**ASSIGNED TASK**
Your answer is the listing, printed exactly as given.

**RECORDS SHOWN**
- - - - -

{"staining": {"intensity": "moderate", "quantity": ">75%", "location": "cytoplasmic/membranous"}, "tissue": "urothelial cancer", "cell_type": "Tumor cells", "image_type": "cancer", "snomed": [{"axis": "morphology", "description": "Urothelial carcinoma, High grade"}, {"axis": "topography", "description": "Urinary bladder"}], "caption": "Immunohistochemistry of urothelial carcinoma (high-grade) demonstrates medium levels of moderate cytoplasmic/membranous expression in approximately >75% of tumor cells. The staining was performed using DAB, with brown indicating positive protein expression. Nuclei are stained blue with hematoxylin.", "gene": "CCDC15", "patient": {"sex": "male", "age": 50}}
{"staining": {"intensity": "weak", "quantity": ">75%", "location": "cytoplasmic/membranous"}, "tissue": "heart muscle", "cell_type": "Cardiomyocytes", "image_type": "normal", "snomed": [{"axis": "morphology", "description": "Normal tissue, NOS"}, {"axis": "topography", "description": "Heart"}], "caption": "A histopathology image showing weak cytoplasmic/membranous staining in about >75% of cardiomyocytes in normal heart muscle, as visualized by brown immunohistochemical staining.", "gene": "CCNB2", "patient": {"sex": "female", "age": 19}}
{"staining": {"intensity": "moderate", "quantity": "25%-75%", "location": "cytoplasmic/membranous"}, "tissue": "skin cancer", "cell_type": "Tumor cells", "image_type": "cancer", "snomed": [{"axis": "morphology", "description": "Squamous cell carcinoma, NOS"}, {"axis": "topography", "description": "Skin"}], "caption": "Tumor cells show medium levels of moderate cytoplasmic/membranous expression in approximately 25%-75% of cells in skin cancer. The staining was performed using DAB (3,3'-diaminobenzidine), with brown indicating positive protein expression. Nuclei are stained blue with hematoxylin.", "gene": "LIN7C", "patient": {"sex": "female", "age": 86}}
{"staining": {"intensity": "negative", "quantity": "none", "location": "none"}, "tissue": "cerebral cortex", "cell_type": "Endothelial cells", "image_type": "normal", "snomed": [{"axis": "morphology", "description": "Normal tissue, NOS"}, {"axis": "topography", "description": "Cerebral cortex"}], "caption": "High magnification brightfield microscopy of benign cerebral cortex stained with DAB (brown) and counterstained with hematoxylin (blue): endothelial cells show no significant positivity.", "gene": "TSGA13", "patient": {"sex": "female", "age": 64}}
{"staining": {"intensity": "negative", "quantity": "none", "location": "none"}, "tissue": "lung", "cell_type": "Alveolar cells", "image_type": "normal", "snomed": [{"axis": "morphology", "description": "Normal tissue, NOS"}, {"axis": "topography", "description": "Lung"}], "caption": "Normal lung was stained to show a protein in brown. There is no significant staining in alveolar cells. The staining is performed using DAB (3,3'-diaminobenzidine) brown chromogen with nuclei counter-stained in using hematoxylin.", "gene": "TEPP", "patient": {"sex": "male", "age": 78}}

- - - - -

**WRITTEN SOLUTION**
{"staining": {"intensity": "moderate", "quantity": ">75%", "location": "cytoplasmic/membranous"}, "tissue": "urothelial cancer", "cell_type": "Tumor cells", "image_type": "cancer", "snomed": [{"axis": "morphology", "description": "Urothelial carcinoma, High grade"}, {"axis": "topography", "description": "Urinary bladder"}], "caption": "Immunohistochemistry of urothelial carcinoma (high-grade) demonstrates medium levels of moderate cytoplasmic/membranous expression in approximately >75% of tumor cells. The staining was performed using DAB, with brown indicating positive protein expression. Nuclei are stained blue with hematoxylin.", "gene": "CCDC15", "patient": {"sex": "male", "age": 50}}
{"staining": {"intensity": "weak", "quantity": ">75%", "location": "cytoplasmic/membranous"}, "tissue": "heart muscle", "cell_type": "Cardiomyocytes", "image_type": "normal", "snomed": [{"axis": "morphology", "description": "Normal tissue, NOS"}, {"axis": "topography", "description": "Heart"}], "caption": "A histopathology image showing weak cytoplasmic/membranous staining in about >75% of cardiomyocytes in normal heart muscle, as visualized by brown immunohistochemical staining.", "gene": "CCNB2", "patient": {"sex": "female", "age": 19}}
{"staining": {"intensity": "moderate", "quantity": "25%-75%", "location": "cytoplasmic/membranous"}, "tissue": "skin cancer", "cell_type": "Tumor cells", "image_type": "cancer", "snomed": [{"axis": "morphology", "description": "Squamous cell carcinoma, NOS"}, {"axis": "topography", "description": "Skin"}], "caption": "Tumor cells show medium levels of moderate cytoplasmic/membranous expression in approximately 25%-75% of cells in skin cancer. The staining was performed using DAB (3,3'-diaminobenzidine), with brown indicating positive protein expression. Nuclei are stained blue with hematoxylin.", "gene": "LIN7C", "patient": {"sex": "female", "age": 86}}
{"staining": {"intensity": "negative", "quantity": "none", "location": "none"}, "tissue": "cerebral cortex", "cell_type": "Endothelial cells", "image_type": "normal", "snomed": [{"axis": "morphology", "description": "Normal tissue, NOS"}, {"axis": "topography", "description": "Cerebral cortex"}], "caption": "High magnification brightfield microscopy of benign cerebral cortex stained with DAB (brown) and counterstained with hematoxylin (blue): endothelial cells show no significant positivity.", "gene": "TSGA13", "patient": {"sex": "female", "age": 64}}
{"staining": {"intensity": "negative", "quantity": "none", "location": "none"}, "tissue": "lung", "cell_type": "Alveolar cells", "image_type": "normal", "snomed": [{"axis": "morphology", "description": "Normal tissue, NOS"}, {"axis": "topography", "description": "Lung"}], "caption": "Normal lung was stained to show a protein in brown. There is no significant staining in alveolar cells. The staining is performed using DAB (3,3'-diaminobenzidine) brown chromogen with nuclei counter-stained in using hematoxylin.", "gene": "TEPP", "patient": {"sex": "male", "age": 78}}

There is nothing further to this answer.